Les vœux
CONTE
Alice était brune,
Et comme la lune
Pâle était son teint ;
Aline la blonde
Fraîche comme l’onde,
Au cœur doux et saint ;
Élise, châtaine,
Comme une fontaine,
Purs étaient ses yeux ;
Toutes trois charmantes
Toujours souriantes
Et venant des cieux.
Alice ainsi parlait : – « Je voudrais que ma vie
De concerts et de bals, chaque soir, fût remplie ;
Que jamais un chagrin ne me fît murmurer,
Et que mes jours, enfin, se passent sans pleurer. –
– Oh ! moi, disait Aline, il me faut peu de choses :
Je voudrais un beau champ tout parsemé de roses,
De jasmins, de lilas et d’orangers en fleur ;
C’est là, là seulement, que je vois le bonheur.
– Et moi, je voudrais mieux, reprit la jeune Élise.

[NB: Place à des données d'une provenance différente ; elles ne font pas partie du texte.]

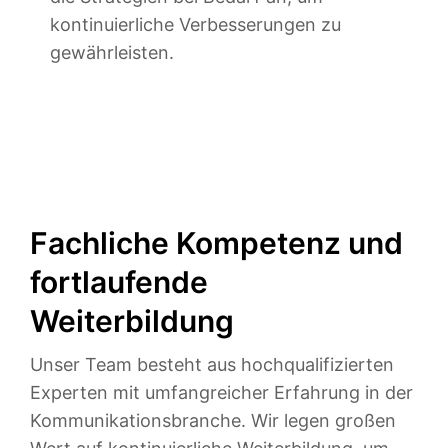
kontinuierliche Verbesserungen zu
gewährleisten.
Fachliche Kompetenz und
fortlaufende
Weiterbildung
Unser Team besteht aus hochqualifizierten
Experten mit umfangreicher Erfahrung in der
Kommunikationsbranche. Wir legen großen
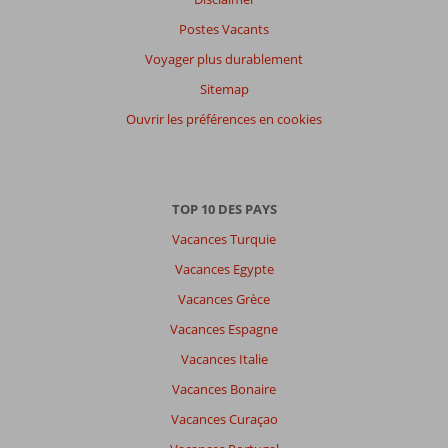
Postes Vacants
Voyager plus durablement
Sitemap
Ouvrir les préférences en cookies
TOP 10 DES PAYS
Vacances Turquie
Vacances Egypte
Vacances Grèce
Vacances Espagne
Vacances Italie
Vacances Bonaire
Vacances Curaçao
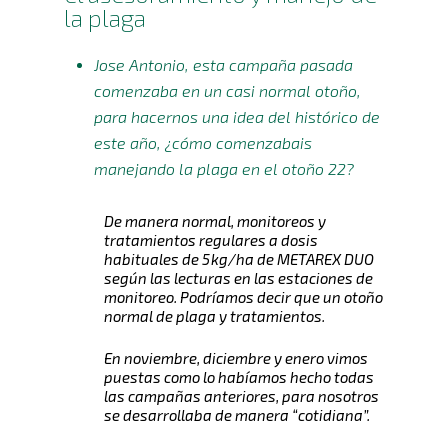
la plaga
Jose Antonio, esta campaña pasada
comenzaba en un casi normal otoño,
para hacernos una idea del histórico de
este año, ¿cómo comenzabais
manejando la plaga en el otoño 22?
De manera normal, monitoreos y
tratamientos regulares a dosis
habituales de 5kg/ha de METAREX DUO
según las lecturas en las estaciones de
monitoreo. Podríamos decir que un otoño
normal de plaga y tratamientos.
En noviembre, diciembre y enero vimos
puestas como lo habíamos hecho todas
las campañas anteriores, para nosotros
se desarrollaba de manera “cotidiana”.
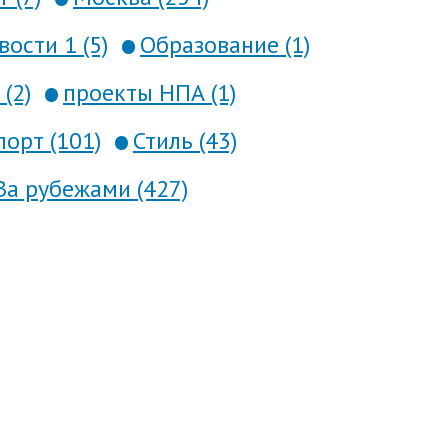
вости 1 (5)
Образование (1)
(2)
проекты НПА (1)
порт (101)
Стиль (43)
За рубежами (427)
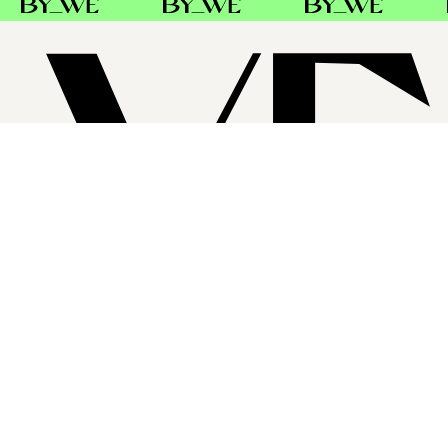
SUPPORT
FÖLJ OSS
FACEBOOK
INSTAGRAM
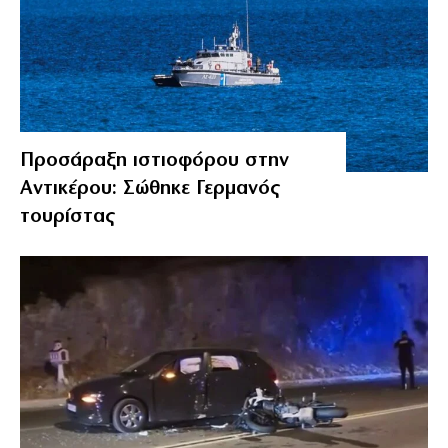
Προσάραξη ιστιοφόρου στην
Αντικέρου: Σώθηκε Γερμανός
τουρίστας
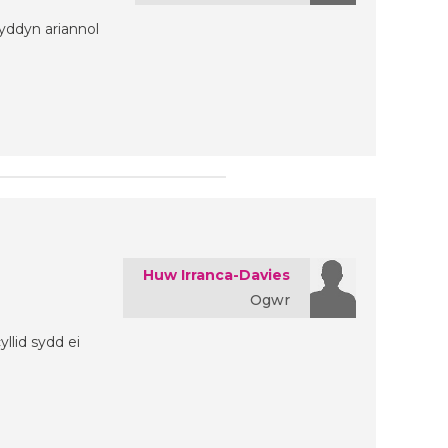
wyddyn ariannol
Huw Irranca-Davies
Ogwr
llid sydd ei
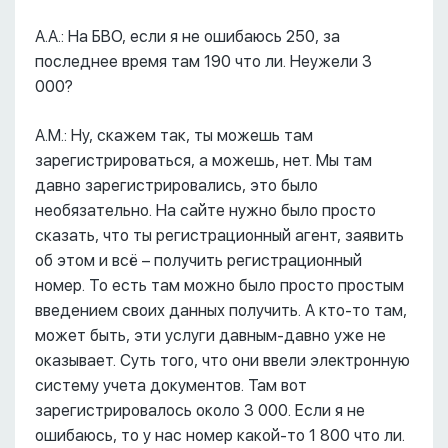
А.А.: На БВО, если я не ошибаюсь 250, за
последнее время там 190 что ли. Неужели 3
000?
А.М.: Ну, скажем так, ты можешь там
зарегистрироваться, а можешь, нет. Мы там
давно зарегистрировались, это было
необязательно. На сайте нужно было просто
сказать, что ты регистрационный агент, заявить
об этом и всё – получить регистрационный
номер. То есть там можно было просто простым
введением своих данных получить. А кто-то там,
может быть, эти услуги давным-давно уже не
оказывает. Суть того, что они ввели электронную
систему учета документов. Там вот
зарегистрировалось около 3 000. Если я не
ошибаюсь, то у нас номер какой-то 1 800 что ли.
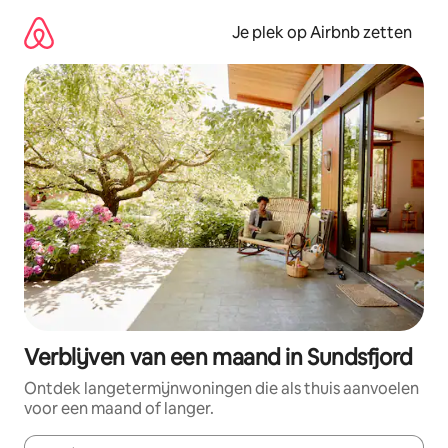
Ga
direct
Je plek op Airbnb zetten
naar
inhoud
Verblijven van een maand in Sundsfjord
Ontdek langetermijnwoningen die als thuis aanvoelen
voor een maand of langer.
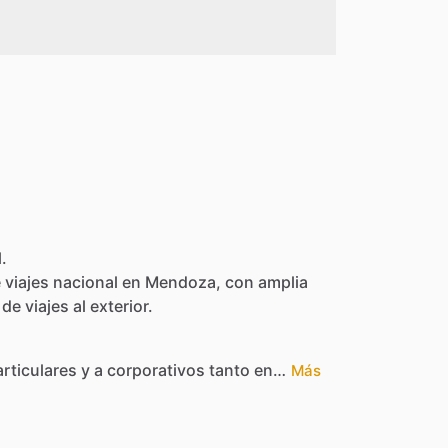
.
e
viajes
nacional
en
Mendoza,
con
amplia
de
viajes
al
exterior.
articulares
y
a
corporativos
tanto
en…
Más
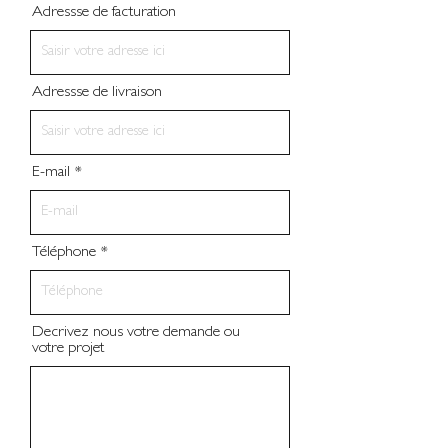
Adressse de facturation
Adressse de livraison
E-mail
Téléphone
Decrivez nous votre demande ou
votre projet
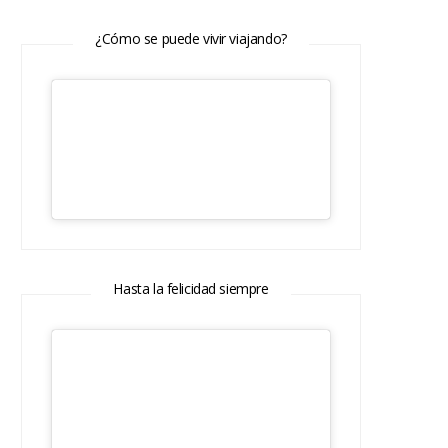
¿Cómo se puede vivir viajando?
Hasta la felicidad siempre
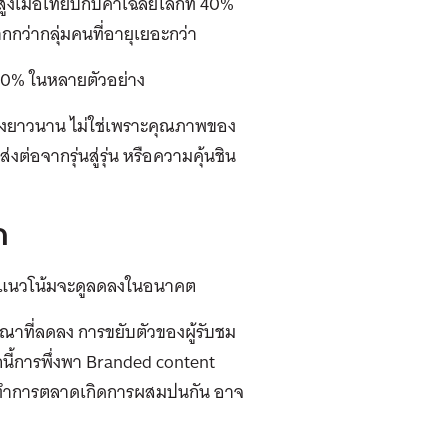
งเมื่อเทียบกับค่าเฉลี่ยโลกที่ 40%
กกว่ากลุ่มคนที่อายุเยอะกว่า
่า 60% ในหลายตัวอย่าง
อย่างยาวนาน ไม่ใช่เพราะคุณภาพของ
งต่อจากรุ่นสู่รุ่น หรือความคุ้นชิน
ด
ม้ว่าแนวโน้มจะดูลดลงในอนาคต
าที่ลดลง การขยับตัวของผู้รับชม
นี้การพึ่งพา Branded content
การทำการตลาดเกิดการผสมปนกัน อาจ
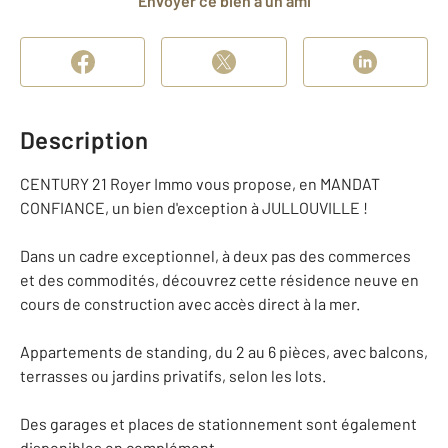
Envoyer ce bien à un ami
Description
CENTURY 21 Royer Immo vous propose, en MANDAT
CONFIANCE, un bien d'exception à JULLOUVILLE !
Dans un cadre exceptionnel, à deux pas des commerces
et des commodités, découvrez cette résidence neuve en
cours de construction avec accès direct à la mer.
Appartements de standing, du 2 au 6 pièces, avec balcons,
terrasses ou jardins privatifs, selon les lots.
Des garages et places de stationnement sont également
disponibles en complément.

Je voudrais sur mon front voir se jouer la brise ;
Une esclave à genoux me servir en riant ;
Un parfum d’Arabie, un tapis d’Orient ;
Dans une coupe d’or, le nectar, l’ambroisie ;
Un chant doux et lointain rempli de poésie ;
Et la nuit, respirant sous l’ombrage embaumé,
Voir le regard d’un ange en rayon transformé. – »
– Elles parlaient ainsi quand arrive une fée,
Dans un char de cristal et de roses coiffée :
De chaque jeune fille elle accomplit les vœux,
Les baisa sur le front, et monta vers les deux !
Elle allait consoler ailleurs de jeunes filles,
Ou de pauvres vieillards ou de tristes familles ;
Et du nord au couchant, des lambris aux grabats,
La foule bénissait l’empreinte de ses pas.
Elle reçut bientôt des sœurs une prière :
Bonne, elle descendit dans son char de lumière.
Alice dans les bals s’ennuyait à mourir ;
Dans les champs et les prés, Aline allait périr ;
Élise détestait la terre du Prophète ;
Les parfums d’Orient lui montaient à la tête,
Elles priaient la fée et les trois jeunes sœurs
Regrettaient un passé, les yeux baignés de pleurs.
La bonne fée alors leur dit d’une voix tendre :
« Au bonheur, ici-bas, il ne faut point s’attendre.
Il n’est qu’au ciel, enfants, sachez le mériter,
Et par mille vertus il vous faut l’acheter. »
Élise MALLERANGE.
Paru dans La Muse des familles en 1858.